[Stored items]
════════════════

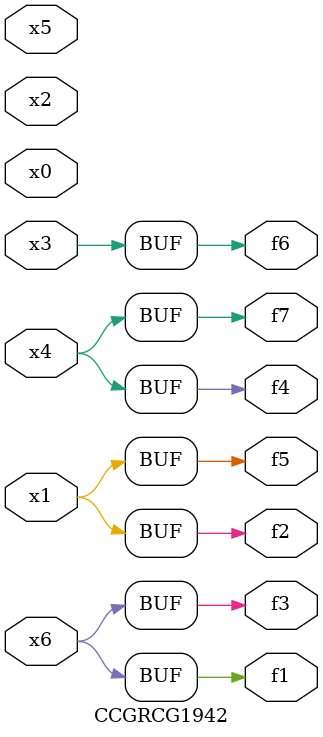
<source format=v>
module CCGRCG1942(
	input x0, x1, x2, x3, x4, x5, x6,
	output f1, f2, f3, f4, f5, f6, f7
);
	assign f1 = x6;
	assign f2 = x1;
	assign f3 = x6;
	assign f4 = x4;
	assign f5 = x1;
	assign f6 = x3;
	assign f7 = x4;
endmodule

</source>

════════════════

Exercise
How many lines of the records contain the word "assign"? Reply with the number and nothing else.

Reply
7